Tüketici bilinci her geçen gün artıyor. Ama üreticilerimizin baktığı maalesef tüketicilerdeki istek ve beklentiler değil. Konya’ya bisküvi üreticilerine ziyaret gerçekleştirdik. Üretici firmaya bisküvi içerisindeki bazı katkı maddelerinin tüketici açısından zararlı olduğunu ve bunu biyolojik çözümler ile azaltarak üstelik maliyette artış sergilemeden nasıl üretime devam edebileceklerini konusunda bir bilinçlendirme çalışması yaptık. Ne zaman üretici firmaya Avrupa Birliği’nde bu alanda çalışmalar var, birkaç sene sonra bu Türkiye’ye gelecek diyorsak, o zaman değişmeye karar veriyorlar. Maalesef Türkiye ve Orta Doğu, tüketici istek ve beklentilerinden değil zorunluluklardan yapıyor. Katma değerinin elle tutulur maliyeti olduğunu düşünüyorlar, ama bunun geleceğe yatırımın bir parçası olduğunu anlatmak gerekiyor.        

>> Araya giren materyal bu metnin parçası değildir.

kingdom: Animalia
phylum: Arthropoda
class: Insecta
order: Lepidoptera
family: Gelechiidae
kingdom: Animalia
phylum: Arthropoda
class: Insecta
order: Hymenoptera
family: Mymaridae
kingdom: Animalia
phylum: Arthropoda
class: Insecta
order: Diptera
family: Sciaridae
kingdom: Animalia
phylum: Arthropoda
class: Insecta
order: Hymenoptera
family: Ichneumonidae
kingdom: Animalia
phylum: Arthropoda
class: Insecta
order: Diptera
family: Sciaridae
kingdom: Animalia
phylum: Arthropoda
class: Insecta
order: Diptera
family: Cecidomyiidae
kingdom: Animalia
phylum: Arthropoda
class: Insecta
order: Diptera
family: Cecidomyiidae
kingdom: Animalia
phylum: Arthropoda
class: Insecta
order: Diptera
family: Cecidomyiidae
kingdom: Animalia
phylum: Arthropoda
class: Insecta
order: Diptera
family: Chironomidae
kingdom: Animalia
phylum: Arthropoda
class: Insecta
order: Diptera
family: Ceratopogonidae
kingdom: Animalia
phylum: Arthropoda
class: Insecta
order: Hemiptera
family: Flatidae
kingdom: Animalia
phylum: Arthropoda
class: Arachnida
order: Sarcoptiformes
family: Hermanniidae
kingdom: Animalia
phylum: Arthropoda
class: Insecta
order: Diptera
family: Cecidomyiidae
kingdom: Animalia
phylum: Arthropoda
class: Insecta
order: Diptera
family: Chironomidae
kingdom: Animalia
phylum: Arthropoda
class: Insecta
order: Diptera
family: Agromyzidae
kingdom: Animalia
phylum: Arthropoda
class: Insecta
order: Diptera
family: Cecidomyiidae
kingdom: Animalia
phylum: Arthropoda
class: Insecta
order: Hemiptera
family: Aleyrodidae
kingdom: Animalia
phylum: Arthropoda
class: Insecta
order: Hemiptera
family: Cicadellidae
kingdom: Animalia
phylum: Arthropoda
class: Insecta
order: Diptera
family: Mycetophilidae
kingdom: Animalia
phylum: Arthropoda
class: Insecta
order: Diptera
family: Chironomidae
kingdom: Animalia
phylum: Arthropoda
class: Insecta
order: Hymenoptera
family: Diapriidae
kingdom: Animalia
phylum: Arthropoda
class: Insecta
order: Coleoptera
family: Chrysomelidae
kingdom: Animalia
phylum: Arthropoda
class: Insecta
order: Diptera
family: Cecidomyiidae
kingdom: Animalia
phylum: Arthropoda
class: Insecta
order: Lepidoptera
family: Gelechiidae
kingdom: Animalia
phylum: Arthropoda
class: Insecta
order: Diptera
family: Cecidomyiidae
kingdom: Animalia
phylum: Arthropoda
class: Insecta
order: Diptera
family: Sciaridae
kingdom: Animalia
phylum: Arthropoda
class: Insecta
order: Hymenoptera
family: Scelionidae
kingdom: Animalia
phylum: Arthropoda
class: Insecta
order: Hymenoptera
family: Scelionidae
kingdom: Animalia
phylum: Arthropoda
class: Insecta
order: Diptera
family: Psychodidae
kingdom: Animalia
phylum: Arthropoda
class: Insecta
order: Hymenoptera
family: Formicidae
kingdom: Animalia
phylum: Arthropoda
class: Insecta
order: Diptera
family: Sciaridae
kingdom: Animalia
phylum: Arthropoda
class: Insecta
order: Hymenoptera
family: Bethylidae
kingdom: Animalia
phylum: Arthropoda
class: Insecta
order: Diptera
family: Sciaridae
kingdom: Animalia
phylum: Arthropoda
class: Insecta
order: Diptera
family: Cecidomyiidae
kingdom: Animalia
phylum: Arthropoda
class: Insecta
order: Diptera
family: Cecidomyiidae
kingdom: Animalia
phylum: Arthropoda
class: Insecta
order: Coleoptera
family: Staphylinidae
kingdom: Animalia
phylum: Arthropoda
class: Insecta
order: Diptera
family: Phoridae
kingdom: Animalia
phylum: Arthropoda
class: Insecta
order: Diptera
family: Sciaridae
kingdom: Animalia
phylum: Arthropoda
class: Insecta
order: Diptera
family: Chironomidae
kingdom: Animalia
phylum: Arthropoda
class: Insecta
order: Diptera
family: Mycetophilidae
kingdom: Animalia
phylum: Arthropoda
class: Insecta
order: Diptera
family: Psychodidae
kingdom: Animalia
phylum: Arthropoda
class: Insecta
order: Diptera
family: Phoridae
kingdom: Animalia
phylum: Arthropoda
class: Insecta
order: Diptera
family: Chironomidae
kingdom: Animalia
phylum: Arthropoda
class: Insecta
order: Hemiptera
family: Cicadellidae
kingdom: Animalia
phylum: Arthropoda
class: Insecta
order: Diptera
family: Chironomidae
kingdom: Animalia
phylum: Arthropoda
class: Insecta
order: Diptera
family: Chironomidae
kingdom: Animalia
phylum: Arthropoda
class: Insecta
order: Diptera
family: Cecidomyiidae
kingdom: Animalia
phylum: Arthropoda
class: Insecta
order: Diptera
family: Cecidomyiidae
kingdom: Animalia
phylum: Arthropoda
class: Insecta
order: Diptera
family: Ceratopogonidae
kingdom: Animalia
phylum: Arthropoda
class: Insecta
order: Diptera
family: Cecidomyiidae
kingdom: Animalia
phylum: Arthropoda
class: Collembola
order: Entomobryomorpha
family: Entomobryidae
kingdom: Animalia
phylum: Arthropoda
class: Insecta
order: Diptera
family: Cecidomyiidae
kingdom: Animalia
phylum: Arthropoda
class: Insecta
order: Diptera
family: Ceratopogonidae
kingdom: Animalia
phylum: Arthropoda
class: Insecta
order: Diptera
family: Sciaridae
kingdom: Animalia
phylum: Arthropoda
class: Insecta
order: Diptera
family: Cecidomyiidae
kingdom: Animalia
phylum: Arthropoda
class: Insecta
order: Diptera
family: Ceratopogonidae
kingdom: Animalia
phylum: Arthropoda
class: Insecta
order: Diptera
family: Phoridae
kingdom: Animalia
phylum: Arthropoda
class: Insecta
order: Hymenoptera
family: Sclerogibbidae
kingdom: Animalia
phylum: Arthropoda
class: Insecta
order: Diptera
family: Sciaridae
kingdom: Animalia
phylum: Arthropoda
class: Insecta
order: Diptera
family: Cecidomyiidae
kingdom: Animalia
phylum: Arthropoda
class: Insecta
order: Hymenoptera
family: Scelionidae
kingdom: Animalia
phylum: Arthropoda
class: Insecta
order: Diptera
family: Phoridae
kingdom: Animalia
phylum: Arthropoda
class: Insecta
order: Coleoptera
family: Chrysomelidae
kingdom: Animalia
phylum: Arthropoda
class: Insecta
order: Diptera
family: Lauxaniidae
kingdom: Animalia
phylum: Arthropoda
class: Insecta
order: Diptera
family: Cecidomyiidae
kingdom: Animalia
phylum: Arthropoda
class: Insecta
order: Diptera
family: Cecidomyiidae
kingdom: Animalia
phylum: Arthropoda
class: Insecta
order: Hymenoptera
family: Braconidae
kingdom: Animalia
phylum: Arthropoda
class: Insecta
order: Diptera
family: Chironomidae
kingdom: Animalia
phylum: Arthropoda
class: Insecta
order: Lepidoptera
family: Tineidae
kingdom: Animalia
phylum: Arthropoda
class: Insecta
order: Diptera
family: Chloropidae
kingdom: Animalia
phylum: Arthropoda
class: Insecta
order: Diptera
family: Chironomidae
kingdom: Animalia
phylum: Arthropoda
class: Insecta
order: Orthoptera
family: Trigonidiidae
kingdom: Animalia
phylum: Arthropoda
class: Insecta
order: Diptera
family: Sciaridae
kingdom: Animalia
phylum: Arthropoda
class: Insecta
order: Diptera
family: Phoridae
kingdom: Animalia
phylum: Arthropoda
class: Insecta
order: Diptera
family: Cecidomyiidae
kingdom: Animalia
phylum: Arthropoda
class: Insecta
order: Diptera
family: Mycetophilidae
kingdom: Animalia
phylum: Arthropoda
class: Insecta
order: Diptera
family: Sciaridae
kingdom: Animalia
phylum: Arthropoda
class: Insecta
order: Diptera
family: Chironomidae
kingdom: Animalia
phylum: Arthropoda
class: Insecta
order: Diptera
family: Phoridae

Türkiye biyoteknolojiye odaklanmış durumda     

Her sene çift haneli rakamlar ile büyüyoruz. Türkiye biyoteknolojiye odaklanmış durumda. Bunu, bakanlıklar ile yapılan görüşmeler ile ortaya çıkan sonuçlara dayanarak söylüyorum. Beş senelik planlara baktığımızda her yerde biyoteknolojinin geçtiğini görüyoruz. Herkes biyoteknolojinin doğru çözüm olduğuna inanıyor ve daha fazla yerelleşmenin yollarını arıyorlar. Biz buradaki potansiyeli görüyoruz ve bu konuda üstümüze düşeni yapmak için hazırız.